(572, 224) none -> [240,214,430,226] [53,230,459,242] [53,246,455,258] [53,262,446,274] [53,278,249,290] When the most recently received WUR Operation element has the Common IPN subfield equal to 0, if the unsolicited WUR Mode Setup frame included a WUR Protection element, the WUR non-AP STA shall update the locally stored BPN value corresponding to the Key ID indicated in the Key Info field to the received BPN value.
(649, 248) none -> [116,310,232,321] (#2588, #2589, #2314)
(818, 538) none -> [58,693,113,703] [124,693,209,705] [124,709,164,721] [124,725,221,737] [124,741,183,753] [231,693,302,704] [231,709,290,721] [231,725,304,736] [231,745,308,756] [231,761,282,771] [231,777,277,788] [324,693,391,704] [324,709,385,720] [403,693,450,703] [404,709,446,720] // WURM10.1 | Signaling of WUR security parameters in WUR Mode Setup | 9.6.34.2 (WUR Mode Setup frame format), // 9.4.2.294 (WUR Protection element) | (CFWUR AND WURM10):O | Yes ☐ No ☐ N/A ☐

* * *

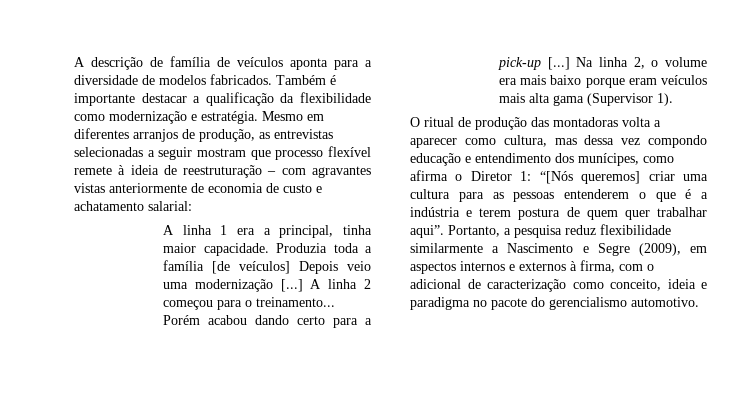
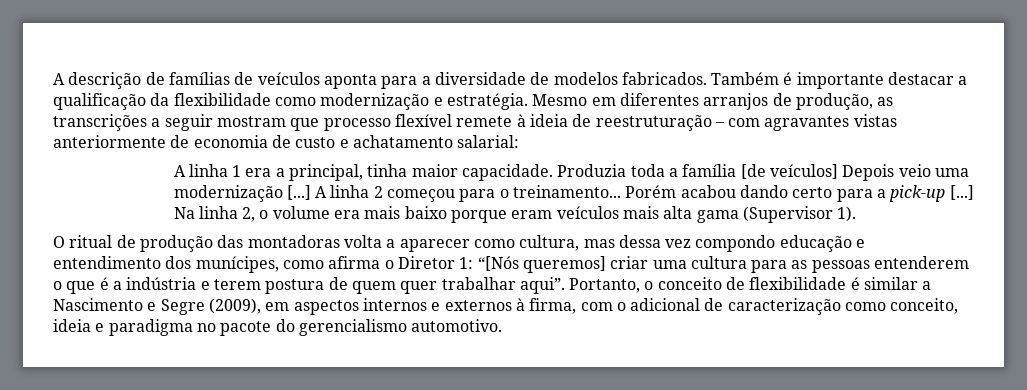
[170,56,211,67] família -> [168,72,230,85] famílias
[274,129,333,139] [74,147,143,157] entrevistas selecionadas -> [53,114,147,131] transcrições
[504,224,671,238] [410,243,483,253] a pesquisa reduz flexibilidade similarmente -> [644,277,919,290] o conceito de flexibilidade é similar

_Exercise details_:
Give the exact lines, and only those, from the line containing "[170,56,211,67] família ->" through the line containing "[504,224,671,238] [410,243,483,253] a" in the entries above.

_Answer section_:
[170,56,211,67] família -> [168,72,230,85] famílias
[274,129,333,139] [74,147,143,157] entrevistas selecionadas -> [53,114,147,131] transcrições
[504,224,671,238] [410,243,483,253] a pesquisa reduz flexibilidade similarmente -> [644,277,919,290] o conceito de flexibilidade é similar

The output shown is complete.